As night falls, Adriana de Morais patrols the clubs and bars of Natal, one of Brazil’s World Cup host cities, looking for underage prostitutes and trying to get them off the streets.
As she and her team weave between revellers in this tropical city known for its nightlife, their black polo shirts, emblazoned with the emblem of the local child protection unit, stand out amid the tight mini-skirts and colorful clothing of the crowds.
An estimated 600,000 foreigners are about to descend on Brazil for the World Cup, which opens 12 June, and the authorities worry the influx will bring an increase in sex tourism and child prostitution.
“It’s a singular event that brings many people from outside, and we really worry about sexual tourism,” Morais told AFP.
No official statistics on underage prostitutes exist in Brazil. The only figure available comes from the government’s anonymous child-abuse hotline, which received 124,000 calls in 2013 — 26 per cent of them for sexual violence against children.
Most of the calls came from the northeast, a poor region where turquoise waters and idyllic beaches are a major tourist draw.
A year ago, Taina was one of the girls walking the street here. Her story echoes that of thousands of Brazilian children.
Abused at home, she ran away at the age of 10. To survive, she sold sex in exchange for meals or money.
“We would go to Ponta Negra (a tourist neighborhood in Natal). My friends and I, we’d wait for cars to stop and call us and we’d go with them. A lot of times it was foreigners. There weren’t many Brazilians,” she says.
Today, at 18 years old, she is trying to build a new life. She is studying hotel management thanks to a program called “Vira Vida” (Change Your Life) that helps child sex workers.
Leftist President Dilma Rousseff’s government has launched a campaign over the past few years against domestic violence, the sexual exploitation of minors and human trafficking — recently the main theme of a popular TV soap opera, “Salve Jorge.”
The country has a code of conduct for taxi drivers and hotel receptionists, a bid to crack down on child prostitution in the places where it is most visible. Officials are also plastering public spaces with awareness-raising messages.
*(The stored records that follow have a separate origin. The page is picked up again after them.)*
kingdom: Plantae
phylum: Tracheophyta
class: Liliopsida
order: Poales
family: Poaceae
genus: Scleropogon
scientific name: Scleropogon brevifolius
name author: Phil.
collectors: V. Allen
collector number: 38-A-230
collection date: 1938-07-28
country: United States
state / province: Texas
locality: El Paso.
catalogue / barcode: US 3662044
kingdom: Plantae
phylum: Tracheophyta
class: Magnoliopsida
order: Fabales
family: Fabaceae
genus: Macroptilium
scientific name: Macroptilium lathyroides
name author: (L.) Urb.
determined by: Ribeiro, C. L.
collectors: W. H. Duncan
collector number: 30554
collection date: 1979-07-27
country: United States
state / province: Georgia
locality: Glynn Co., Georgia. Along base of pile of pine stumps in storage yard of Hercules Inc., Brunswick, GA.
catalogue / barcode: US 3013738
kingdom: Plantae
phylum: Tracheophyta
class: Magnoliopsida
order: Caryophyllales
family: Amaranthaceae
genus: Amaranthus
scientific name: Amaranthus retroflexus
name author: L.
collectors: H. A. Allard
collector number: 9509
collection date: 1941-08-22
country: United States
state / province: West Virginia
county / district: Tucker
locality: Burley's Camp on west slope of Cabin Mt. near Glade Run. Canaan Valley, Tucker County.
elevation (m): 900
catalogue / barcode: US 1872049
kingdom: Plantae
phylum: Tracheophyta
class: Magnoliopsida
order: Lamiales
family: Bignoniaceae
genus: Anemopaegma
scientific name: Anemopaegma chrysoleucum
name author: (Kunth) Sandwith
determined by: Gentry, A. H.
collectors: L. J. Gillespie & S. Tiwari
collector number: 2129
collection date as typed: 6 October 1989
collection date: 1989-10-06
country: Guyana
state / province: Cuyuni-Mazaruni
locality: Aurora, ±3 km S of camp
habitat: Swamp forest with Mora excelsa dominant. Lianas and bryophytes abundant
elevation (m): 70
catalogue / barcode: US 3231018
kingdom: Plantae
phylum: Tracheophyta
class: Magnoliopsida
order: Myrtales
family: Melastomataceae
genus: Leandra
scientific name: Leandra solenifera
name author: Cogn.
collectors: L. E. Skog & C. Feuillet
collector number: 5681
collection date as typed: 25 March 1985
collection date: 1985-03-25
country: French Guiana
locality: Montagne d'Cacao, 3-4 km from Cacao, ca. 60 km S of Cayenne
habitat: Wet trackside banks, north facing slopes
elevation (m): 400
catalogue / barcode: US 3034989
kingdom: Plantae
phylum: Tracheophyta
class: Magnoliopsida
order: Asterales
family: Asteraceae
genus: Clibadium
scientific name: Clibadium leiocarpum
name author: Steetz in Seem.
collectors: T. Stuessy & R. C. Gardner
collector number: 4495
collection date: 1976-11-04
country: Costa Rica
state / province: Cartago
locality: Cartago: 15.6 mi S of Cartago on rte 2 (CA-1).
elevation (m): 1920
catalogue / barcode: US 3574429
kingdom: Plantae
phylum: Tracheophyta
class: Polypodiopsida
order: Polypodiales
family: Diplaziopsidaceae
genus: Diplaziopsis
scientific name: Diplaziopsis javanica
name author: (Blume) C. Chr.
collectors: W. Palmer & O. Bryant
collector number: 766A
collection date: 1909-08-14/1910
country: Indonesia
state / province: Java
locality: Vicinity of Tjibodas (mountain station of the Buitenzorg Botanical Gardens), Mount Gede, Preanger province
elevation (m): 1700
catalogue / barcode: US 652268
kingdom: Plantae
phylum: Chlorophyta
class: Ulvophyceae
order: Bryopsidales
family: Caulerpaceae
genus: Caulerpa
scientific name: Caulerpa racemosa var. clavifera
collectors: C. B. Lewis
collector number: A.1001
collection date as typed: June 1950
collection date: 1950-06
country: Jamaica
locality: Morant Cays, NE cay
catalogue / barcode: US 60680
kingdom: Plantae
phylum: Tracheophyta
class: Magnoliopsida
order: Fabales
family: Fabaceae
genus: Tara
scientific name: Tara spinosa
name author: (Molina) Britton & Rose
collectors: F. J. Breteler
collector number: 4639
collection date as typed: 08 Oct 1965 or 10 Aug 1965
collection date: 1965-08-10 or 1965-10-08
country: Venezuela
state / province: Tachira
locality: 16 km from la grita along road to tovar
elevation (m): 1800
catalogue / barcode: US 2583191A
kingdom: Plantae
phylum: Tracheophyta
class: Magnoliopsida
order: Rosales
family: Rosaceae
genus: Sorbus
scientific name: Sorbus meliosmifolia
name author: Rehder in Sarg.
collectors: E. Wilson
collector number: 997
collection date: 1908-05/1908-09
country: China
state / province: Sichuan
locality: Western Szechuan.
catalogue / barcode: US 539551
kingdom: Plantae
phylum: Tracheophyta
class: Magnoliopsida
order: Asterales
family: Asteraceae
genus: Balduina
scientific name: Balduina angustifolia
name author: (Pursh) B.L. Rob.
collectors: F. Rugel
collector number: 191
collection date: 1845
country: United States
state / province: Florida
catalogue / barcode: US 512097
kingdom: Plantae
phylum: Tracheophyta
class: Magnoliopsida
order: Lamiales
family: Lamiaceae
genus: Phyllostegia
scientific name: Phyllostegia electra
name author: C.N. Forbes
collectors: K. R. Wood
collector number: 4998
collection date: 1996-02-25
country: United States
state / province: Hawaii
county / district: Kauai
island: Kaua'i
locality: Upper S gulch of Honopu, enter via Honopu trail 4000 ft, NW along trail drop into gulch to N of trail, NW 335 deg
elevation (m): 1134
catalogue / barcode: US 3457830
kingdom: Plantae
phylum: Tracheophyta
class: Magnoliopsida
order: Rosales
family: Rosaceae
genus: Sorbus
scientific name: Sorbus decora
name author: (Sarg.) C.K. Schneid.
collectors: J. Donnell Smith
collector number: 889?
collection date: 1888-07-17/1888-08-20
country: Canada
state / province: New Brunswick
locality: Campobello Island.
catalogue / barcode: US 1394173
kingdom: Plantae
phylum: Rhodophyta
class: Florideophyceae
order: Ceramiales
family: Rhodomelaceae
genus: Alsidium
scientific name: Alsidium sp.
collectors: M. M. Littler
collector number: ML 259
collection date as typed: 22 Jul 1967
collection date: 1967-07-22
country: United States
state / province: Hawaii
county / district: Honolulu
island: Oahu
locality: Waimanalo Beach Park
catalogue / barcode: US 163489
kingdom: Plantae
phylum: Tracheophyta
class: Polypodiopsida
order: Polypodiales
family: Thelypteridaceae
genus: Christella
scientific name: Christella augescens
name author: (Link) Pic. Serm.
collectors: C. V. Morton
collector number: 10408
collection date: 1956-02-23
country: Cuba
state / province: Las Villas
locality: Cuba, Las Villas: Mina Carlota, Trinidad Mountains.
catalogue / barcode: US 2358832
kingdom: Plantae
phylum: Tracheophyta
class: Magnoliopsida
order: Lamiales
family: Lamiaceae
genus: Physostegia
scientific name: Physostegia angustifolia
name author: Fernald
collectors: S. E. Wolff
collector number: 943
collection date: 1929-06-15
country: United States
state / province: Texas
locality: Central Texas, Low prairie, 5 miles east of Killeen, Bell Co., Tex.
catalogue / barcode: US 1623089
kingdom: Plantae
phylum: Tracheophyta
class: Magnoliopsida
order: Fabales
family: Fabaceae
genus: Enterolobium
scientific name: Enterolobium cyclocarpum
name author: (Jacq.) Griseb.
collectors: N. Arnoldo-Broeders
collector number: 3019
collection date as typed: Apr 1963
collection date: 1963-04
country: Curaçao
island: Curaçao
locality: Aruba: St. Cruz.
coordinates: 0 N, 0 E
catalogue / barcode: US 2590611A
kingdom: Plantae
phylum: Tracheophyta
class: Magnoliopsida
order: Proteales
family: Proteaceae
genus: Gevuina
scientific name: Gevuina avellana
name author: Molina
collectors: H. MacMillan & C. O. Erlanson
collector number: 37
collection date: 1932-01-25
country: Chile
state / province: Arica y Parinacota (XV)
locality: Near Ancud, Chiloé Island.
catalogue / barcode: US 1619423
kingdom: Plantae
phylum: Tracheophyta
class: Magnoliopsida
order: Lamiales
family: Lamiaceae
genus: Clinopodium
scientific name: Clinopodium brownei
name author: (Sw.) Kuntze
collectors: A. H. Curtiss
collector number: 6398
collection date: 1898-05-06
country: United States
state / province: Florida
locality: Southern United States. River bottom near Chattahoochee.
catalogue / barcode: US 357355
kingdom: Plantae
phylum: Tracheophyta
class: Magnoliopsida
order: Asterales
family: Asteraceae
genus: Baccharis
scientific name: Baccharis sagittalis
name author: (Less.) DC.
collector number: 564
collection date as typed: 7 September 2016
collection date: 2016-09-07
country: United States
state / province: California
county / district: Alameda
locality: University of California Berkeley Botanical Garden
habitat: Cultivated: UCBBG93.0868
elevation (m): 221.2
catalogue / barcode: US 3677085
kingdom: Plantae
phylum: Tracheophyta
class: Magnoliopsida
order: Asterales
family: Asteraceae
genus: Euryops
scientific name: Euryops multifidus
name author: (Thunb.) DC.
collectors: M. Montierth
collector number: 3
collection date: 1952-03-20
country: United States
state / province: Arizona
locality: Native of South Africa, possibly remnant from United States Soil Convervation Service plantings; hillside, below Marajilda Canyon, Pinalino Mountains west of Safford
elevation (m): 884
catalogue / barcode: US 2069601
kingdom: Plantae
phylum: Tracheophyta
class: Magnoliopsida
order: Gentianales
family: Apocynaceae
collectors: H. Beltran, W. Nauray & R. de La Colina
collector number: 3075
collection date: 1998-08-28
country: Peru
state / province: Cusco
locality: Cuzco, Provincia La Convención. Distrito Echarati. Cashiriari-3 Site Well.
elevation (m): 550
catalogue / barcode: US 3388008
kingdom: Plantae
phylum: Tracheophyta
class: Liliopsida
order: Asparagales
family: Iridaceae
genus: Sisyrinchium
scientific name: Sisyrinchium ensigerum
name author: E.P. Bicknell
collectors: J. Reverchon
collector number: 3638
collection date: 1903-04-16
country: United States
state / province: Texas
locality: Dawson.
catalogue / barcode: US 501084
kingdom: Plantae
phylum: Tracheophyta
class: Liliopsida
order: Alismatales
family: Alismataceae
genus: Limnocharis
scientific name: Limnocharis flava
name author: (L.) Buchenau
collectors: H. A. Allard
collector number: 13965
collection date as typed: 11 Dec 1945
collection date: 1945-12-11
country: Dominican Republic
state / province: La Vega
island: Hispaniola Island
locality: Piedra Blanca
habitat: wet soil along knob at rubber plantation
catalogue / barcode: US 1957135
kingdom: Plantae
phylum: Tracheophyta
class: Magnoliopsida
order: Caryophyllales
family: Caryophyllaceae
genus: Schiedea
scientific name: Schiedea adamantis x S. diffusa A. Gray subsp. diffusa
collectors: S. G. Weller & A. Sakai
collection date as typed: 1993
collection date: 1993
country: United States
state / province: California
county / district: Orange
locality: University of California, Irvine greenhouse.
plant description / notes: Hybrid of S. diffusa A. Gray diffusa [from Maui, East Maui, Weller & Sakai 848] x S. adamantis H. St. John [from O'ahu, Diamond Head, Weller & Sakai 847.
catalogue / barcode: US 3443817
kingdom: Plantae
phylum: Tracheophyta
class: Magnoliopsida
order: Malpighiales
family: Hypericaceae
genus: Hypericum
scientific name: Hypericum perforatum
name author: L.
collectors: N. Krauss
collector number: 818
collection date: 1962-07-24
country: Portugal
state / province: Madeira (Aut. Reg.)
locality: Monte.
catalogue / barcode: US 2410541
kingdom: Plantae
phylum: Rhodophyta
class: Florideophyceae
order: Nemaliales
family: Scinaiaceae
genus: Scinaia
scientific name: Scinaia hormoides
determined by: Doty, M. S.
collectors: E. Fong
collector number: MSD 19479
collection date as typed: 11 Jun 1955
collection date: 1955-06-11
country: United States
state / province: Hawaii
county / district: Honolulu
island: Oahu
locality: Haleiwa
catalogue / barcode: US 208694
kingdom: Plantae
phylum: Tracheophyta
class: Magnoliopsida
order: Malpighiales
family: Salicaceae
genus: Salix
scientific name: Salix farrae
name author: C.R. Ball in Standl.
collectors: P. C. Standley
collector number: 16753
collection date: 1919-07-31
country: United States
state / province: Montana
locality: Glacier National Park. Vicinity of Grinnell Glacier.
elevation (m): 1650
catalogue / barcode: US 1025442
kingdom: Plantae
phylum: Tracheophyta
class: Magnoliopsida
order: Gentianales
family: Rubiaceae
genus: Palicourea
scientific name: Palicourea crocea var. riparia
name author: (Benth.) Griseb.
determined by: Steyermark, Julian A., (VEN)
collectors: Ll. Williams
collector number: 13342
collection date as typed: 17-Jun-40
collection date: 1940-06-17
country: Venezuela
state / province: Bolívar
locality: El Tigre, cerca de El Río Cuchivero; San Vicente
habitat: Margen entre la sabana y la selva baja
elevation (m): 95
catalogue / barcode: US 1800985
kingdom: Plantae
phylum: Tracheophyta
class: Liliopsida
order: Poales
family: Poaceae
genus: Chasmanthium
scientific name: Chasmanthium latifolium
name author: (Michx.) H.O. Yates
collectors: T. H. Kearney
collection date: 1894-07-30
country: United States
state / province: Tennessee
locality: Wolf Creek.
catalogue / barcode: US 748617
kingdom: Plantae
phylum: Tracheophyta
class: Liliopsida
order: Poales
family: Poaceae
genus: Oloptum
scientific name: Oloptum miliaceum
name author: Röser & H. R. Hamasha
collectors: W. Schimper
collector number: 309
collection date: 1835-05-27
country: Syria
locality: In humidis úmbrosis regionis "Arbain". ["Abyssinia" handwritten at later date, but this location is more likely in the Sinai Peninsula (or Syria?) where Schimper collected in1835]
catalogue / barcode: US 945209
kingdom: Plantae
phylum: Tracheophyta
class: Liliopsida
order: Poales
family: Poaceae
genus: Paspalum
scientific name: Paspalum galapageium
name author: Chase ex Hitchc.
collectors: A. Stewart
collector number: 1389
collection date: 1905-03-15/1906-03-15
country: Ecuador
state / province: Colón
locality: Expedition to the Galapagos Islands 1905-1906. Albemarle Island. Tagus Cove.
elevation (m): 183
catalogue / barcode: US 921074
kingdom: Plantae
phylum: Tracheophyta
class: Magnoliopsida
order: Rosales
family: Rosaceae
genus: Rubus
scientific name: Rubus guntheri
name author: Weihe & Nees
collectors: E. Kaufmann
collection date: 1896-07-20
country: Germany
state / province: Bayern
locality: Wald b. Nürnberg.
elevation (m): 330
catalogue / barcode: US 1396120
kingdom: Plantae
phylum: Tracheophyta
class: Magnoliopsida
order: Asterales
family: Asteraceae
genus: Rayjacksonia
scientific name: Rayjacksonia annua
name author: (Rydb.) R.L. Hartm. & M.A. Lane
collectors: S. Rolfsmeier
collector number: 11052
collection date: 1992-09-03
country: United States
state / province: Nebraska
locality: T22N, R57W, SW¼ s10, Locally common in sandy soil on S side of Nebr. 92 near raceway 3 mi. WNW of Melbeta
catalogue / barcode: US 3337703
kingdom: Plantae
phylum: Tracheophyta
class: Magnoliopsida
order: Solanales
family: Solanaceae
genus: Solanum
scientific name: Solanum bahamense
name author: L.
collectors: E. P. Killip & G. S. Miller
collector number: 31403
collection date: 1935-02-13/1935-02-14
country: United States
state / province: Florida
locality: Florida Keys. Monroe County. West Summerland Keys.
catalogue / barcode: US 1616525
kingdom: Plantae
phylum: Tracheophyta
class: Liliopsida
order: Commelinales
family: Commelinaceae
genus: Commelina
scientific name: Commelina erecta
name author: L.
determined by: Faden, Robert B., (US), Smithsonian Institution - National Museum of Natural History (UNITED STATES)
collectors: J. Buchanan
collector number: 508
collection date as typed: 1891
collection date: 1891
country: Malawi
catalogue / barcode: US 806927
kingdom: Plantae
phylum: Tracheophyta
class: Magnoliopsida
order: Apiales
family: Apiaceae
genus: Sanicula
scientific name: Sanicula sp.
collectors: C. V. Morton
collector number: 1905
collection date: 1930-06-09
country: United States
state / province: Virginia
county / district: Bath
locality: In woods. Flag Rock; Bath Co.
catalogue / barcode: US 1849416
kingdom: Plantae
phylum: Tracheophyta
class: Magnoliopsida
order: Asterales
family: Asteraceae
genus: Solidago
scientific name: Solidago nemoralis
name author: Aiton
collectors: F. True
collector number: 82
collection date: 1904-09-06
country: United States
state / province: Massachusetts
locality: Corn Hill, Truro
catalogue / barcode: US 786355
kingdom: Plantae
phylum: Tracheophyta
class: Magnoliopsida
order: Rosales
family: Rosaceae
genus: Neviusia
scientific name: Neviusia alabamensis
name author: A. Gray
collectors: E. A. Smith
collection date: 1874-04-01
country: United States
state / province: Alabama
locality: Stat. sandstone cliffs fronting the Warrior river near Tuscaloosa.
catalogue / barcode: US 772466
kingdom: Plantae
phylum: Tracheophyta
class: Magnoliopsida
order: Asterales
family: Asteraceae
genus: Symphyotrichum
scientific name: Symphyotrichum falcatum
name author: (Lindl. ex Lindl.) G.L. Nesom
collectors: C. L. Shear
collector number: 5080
“Every tourist who arrives in Brazil will know that the exploitation of children and juveniles is a crime. He’ll see it in airplanes, airports, bus and train stations and hotels,” said the head of child protection at the tourism ministry, Adelino Neto.
“A major event increases the risk factors for minors. We have an increase in tourists and alcohol consumption at a time when children are on vacation from school,” said Tatiana Akabane from the organization Childhood, which is working to help Brazil learn from the experiences of the previous two World Cup hosts, South Africa and Germany.
Prostitution is legal in Brazil for over-18s, but the government is also keen to discourage sex tourism.
It has sought to control the national image and combat sexual overtones in foreign products and advertisements.
In February, it managed to force Germany’s Adidas to recall a line of T-shirts with a football and a woman in a bikini that said, “Looking to score — Brazil,” and another that read, “I love Brazil” with a heart drawn to look like a thong-clad woman’s inverted behind.
“Brazil is happy to welcome tourists who arrive for the World Cup but also ready to combat sexual tourism,” President Rousseff wrote on Twitter.
But sex workers say they have a right to profit from the tournament.
“If there are going to be tourists and everyone’s going to make money — hotels, airlines, businesses — why shouldn’t prostitutes earn money from it too?” asks Roberto Chateaubriand of Davida, an organization that fights for sex workers’ rights.
“We also oppose the exploitation of minors, but the government has put everything in the same basket — the sexual exploitation of minors, human trafficking and adult prostitution,” he told AFP.